Monsieur le président, notre ve'a progresse de 11 points, notre journal de 5 points. Comment interprétez-vous ce regain d'intérêt pour l'information sur Tahiti Nui Télévision ?
"Je pense que pour ce qui concerne l'information, le mérite de TNTV c'est de relater les événements tels qu'ils sont, sans trop d'interprétation. Car effectivement prendre position c'est s'engager pour une partie, et le reste en général est mécontent. TNTV a pris beaucoup d'avance en matière de reportages. Dès la création de cette télévision voulue par le gouvernement de ce Pays, il a été fortement question d'abord de promouvoir la langue polynésienne. Il faut que notre télévision véhicule notre langue. Et puis surtout je crois que cette télévision a été créée surtout pour que les Polynésiens se reconnaissent au travers des émissions. Les feuilletons c'est bien. Mais les reportages dans les îles, dans les communes isolées, en Polynésie française de manière générale, intéressent toujours les Polynésiens. Et je crois que c'est le résultat que vous récoltez aujourd'hui."

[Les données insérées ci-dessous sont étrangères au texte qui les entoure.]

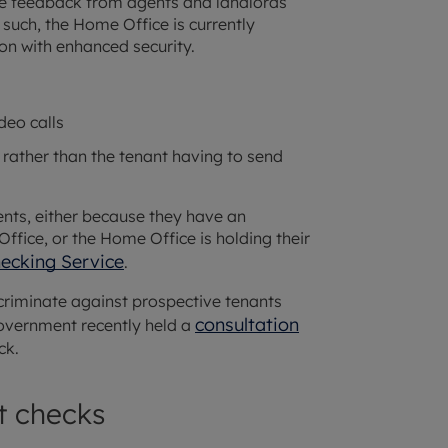
tive feedback from agents and landlords
such, the Home Office is currently
ion with enhanced security.
deo calls
rather than the tenant having to send
ents, either because they have an
ffice, or the Home Office is holding their
hecking Service
.
criminate against prospective tenants
consultation
overnment recently held a
ck.
t checks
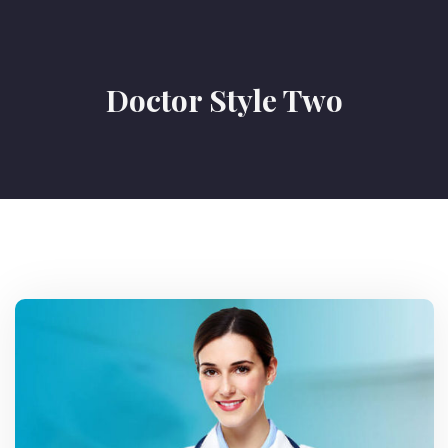
Doctor Style Two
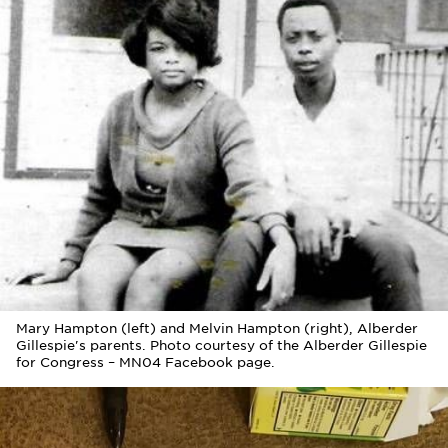
Mary Hampton (left) and Melvin Hampton (right), Alberder
Gillespie's parents. Photo courtesy of the Alberder Gillespie
for Congress – MN04 Facebook page.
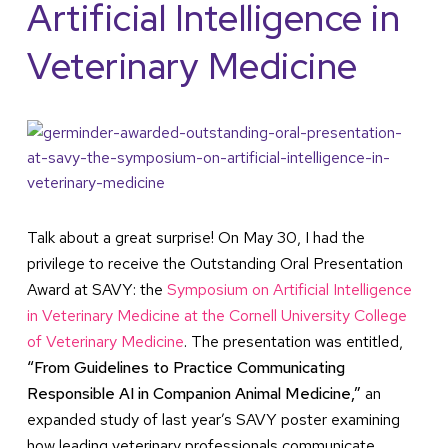
Artificial Intelligence in
Veterinary Medicine
Talk about a great surprise! On May 30, I had the
privilege to receive the Outstanding Oral Presentation
Award at SAVY: the
Symposium on Artificial Intelligence
in Veterinary Medicine at the Cornell University College
of Veterinary Medicine
. The presentation was entitled,
“From Guidelines to Practice Communicating
Responsible AI in Companion Animal Medicine,”
an
expanded study of last year’s SAVY poster examining
how leading veterinary professionals communicate,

Justement les productions locales augmentent aussi de 11 points. Qu'en concluez-vous en tant que président du Pays ?
"Il faut continuer. ça me donne beaucoup de courage pour vous donner encore des subventions pour que TNTV fonctionne encore mieux avec les moyens adéquats (rire). Félicitations à l'équipe parce que ce n'est pas évident. C'est un combat de tous les jours. Le ve'a c'est tous les soirs. Il n'y a pas de congé de ve'a. Vous vous battez pour que l'information soit effectivement livrée en bonne et due forme. C'est bien et j'adresse mes félicitations à toute l'équipe, à la direction et à vous-même qui oeuvrez tous les jours pour une bonne information du public polynésien."